According to a report by the Sofia Globe, Sofia City Hall picked the consortium despite offering a higher price of 213.5 million leva £92m) because it offered a lower cost for processing waste compared to that offered by the second-placed bidder, Sadinata 2012 consortium.
The decision was also reported to be influenced by the significantly lower amount of waste that would be landfilled which was in line with City Hall targets.
Waste Management World, 2 May
Plastic ‘always’ ends up in ocean basins
No matter where in the world plastic waste enters the sea, it can end up in any of the five ocean basins, new research in Australia shows. Investigators at the Australian Research Council Centre of Excellence for Climate System Science, based at the University of New South Wales, concluded that even if the practice stopped today, floating garbage patches would continue to grow for hundreds of years. Hundreds of buoys are released into the ocean every year, and each sends out regular 140-character messages on its location and the ocean conditions it encounters.
Recycling International, 8 May
Nigerians miss out on value of polythene
Nigeria is yet to tap up to 10% of the value of polythene production in the country despite the huge market for the products, an entrepreneur has said. Olufemi Chris Akinkuebi, whose company, Hessplast Packaging Industry, based in Lagos, is aspiring to set the pace in the production of polythene products.

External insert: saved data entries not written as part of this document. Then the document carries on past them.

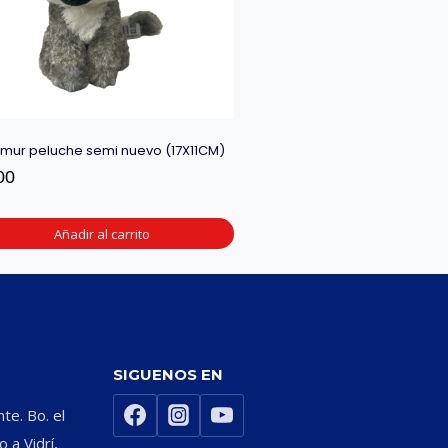
emur peluche semi nuevo (17X11CM)
00
Añadir al carrito
SIGUENOS EN
nte. Bo. el
 a Vidrí,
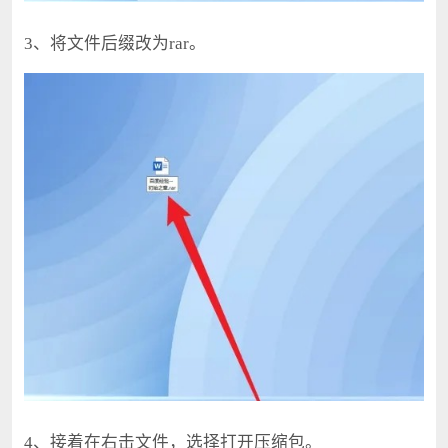
3、将文件后缀改为rar。
4、接着在右击文件，选择打开压缩包。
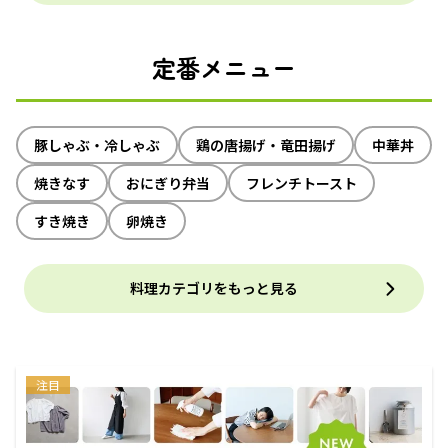
定番メニュー
豚しゃぶ・冷しゃぶ
鶏の唐揚げ・竜田揚げ
中華丼
焼きなす
おにぎり弁当
フレンチトースト
すき焼き
卵焼き
料理カテゴリをもっと見る
注目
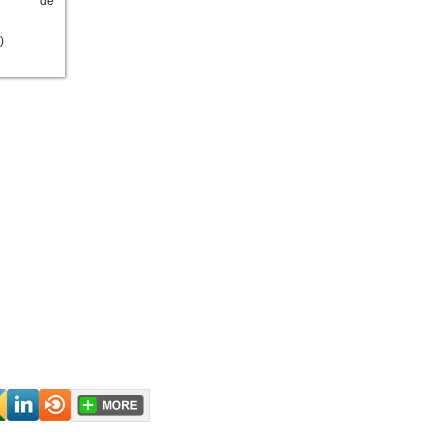
ries de
)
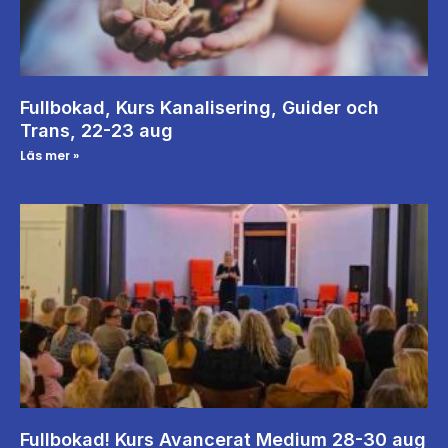
Fullbokad, Kurs Kanalisering, Guider och
Trans, 22-23 aug
Läs mer »
Fullbokad! Kurs Avancerat Medium 28-30 aug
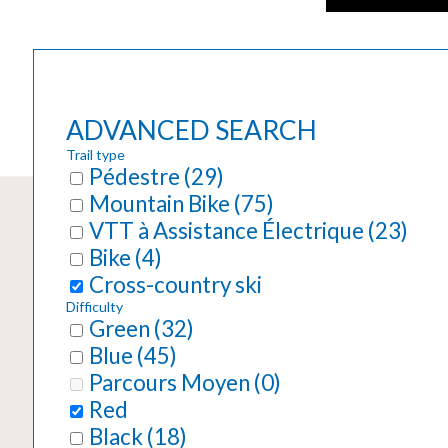
ADVANCED SEARCH
Trail type
Pédestre
(
29
)
Mountain Bike
(
75
)
VTT à Assistance Électrique
(
23
)
Bike
(
4
)
Cross-country ski
Difficulty
Green
(
32
)
Blue
(
45
)
Parcours Moyen
(
0
)
Red
Black
(
18
)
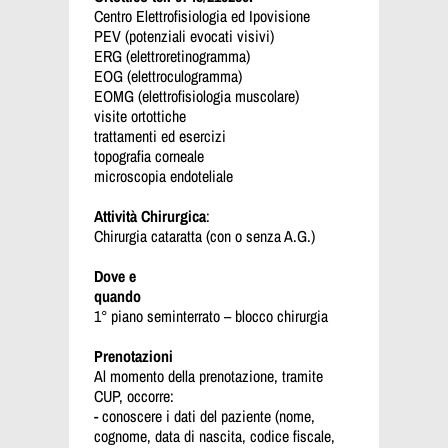
Centro Elettrofisiologia ed Ipovisione
PEV (potenziali evocati visivi)
ERG (elettroretinogramma)
EOG (elettroculogramma)
EOMG (elettrofisiologia muscolare)
visite ortottiche
trattamenti ed esercizi
topografia corneale
microscopia endoteliale
Attività Chirurgica
:
Chirurgia cataratta (con o senza A.G.)
Dove e
quando
1° piano seminterrato – blocco chirurgia
Prenotazioni
Al momento della prenotazione, tramite
CUP, occorre:
- conoscere i dati del paziente (nome,
cognome, data di nascita, codice fiscale,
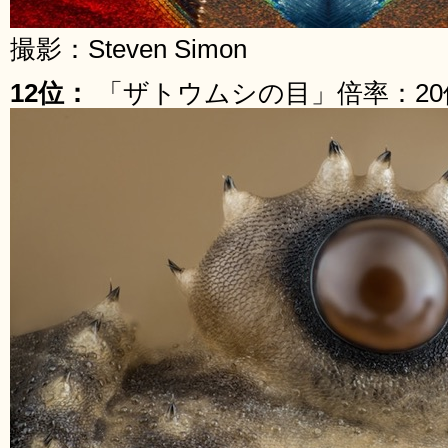
撮影：Steven Simon
12位：
「ザトウムシの目」倍率：20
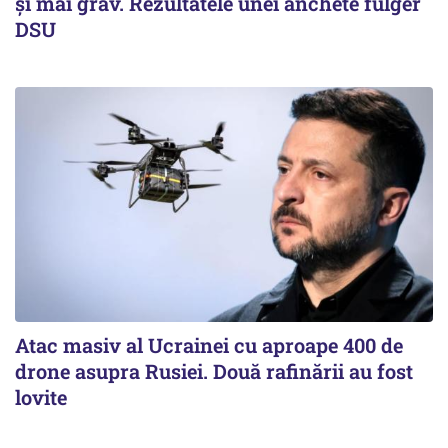
și mai grav. Rezultatele unei anchete fulger
DSU
Atac masiv al Ucrainei cu aproape 400 de
drone asupra Rusiei. Două rafinării au fost
lovite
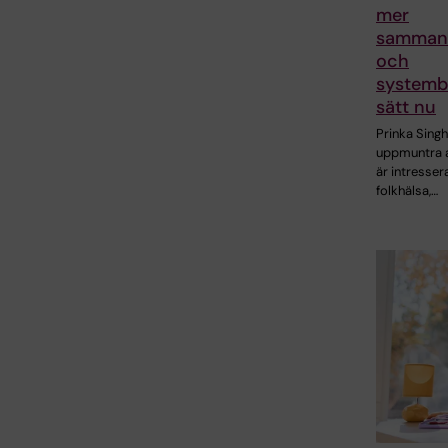
mer
samman
och
systemb
sätt nu
Prinka Singh
uppmuntra 
är intresser
folkhälsa,…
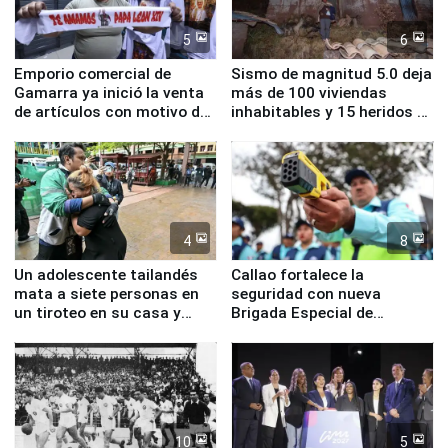
5
6
Emporio comercial de
Sismo de magnitud 5.0 deja
Gamarra ya inició la venta
más de 100 viviendas
de artículos con motivo de
inhabitables y 15 heridos en
la visita del papa León XIV
Junín
4
8
Un adolescente tailandés
Callao fortalece la
mata a siete personas en
seguridad con nueva
un tiroteo en su casa y
Brigada Especial de
escuela
Turismo y moderno
equipamiento para
Serenazgo
10
5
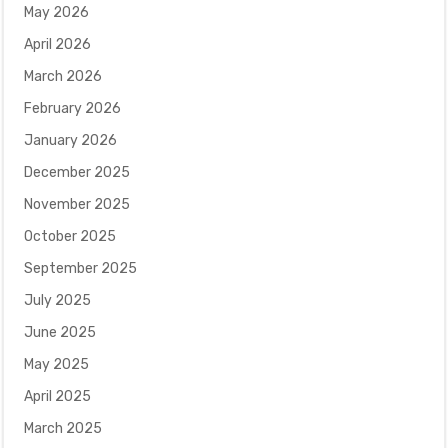
May 2026
April 2026
March 2026
February 2026
January 2026
December 2025
November 2025
October 2025
September 2025
July 2025
June 2025
May 2025
April 2025
March 2025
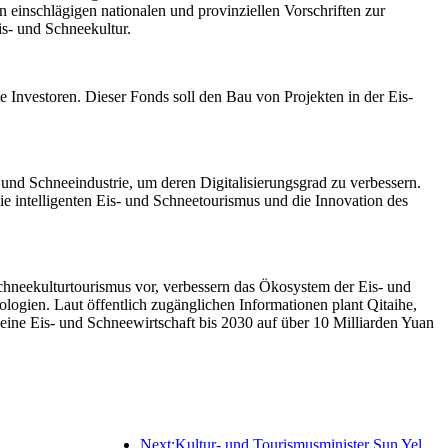
einschlägigen nationalen und provinziellen Vorschriften zur
is- und Schneekultur.
te Investoren. Dieser Fonds soll den Bau von Projekten in der Eis-
und Schneeindustrie, um deren Digitalisierungsgrad zu verbessern.
owie intelligenten Eis- und Schneetourismus und die Innovation des
Schneekulturtourismus vor, verbessern das Ökosystem der Eis- und
gien. Laut öffentlich zugänglichen Informationen plant Qitaihe,
eine Eis- und Schneewirtschaft bis 2030 auf über 10 Milliarden Yuan
Next:Kultur- und Tourismusminister Sun Yeli: Den Aufbau eines Tourismuszentrums fördern und das Angebot an qualitativ hochwertigen Tourismusprodukten erweitern.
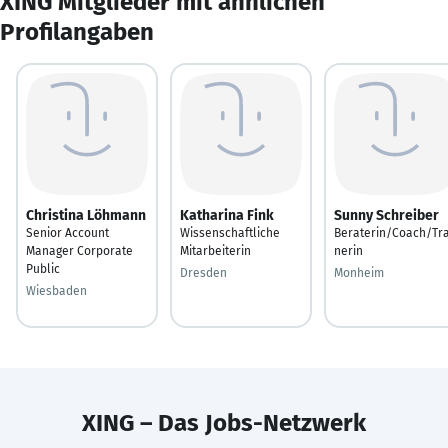
XING Mitglieder mit ähnlichen
Profilangaben
Christina Löhmann
Katharina Fink
Sunny Schreiber
Senior Account
Wissenschaftliche
Beraterin/Coach/Tra
Manager Corporate
Mitarbeiterin
nerin
Public
Dresden
Monheim
Wiesbaden
XING – Das Jobs-Netzwerk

Akinkuebi said: “There should be a recycling plant in every local government in Nigeria. We are working on such proposal to send to every local government in Nigeria. Having recycling plant will generate employment opportunities and government will make more money by selling the recycled material to manufacturers of plastic and other related companies.”
Daily Trust, 8 May
India brings order to WEEE management
India’s Orissa State Pollution Control Board (OSPCB) is to form a committee to create an inventory of e-wastes following frequent failure to collect these wastes in the Indian state. Two months ago, the OSPCB authorized five collection centres in Bhubaneswar and Cuttack to collect waste but the job could not be done in the absence of an inventory. State e-waste management rules came into force in May 2012. Most of the e-waste is generated in Bhubaneswar, which is home to government and private offices, commercial establishments, educational and research centres. The board had asked the waste generators to implement the guidelines or face legal action.
Times of India, 9 May
Lack of space means waste is not sorted
Most Mumbaikars are unwilling to segregate waste before disposal, according to a survey by The Energy and Resources Institute. Despite the belief that waste segregation at source is the best way to handle solid waste and limit health hazards, 80% of those surveyed were not willing to do it. The survey revealed that generating less waste and improving the recycling capacity are other ways which people felt can help manage waste. A meager 8% were in favour of a user charge.
Lack of space seemed to be a prime concern for people when it came to segregating waste at home, with 64% citing constraints. Many others said even though they may segregate waste, the civic body doesn’t collect it separately, making it a futile exercise.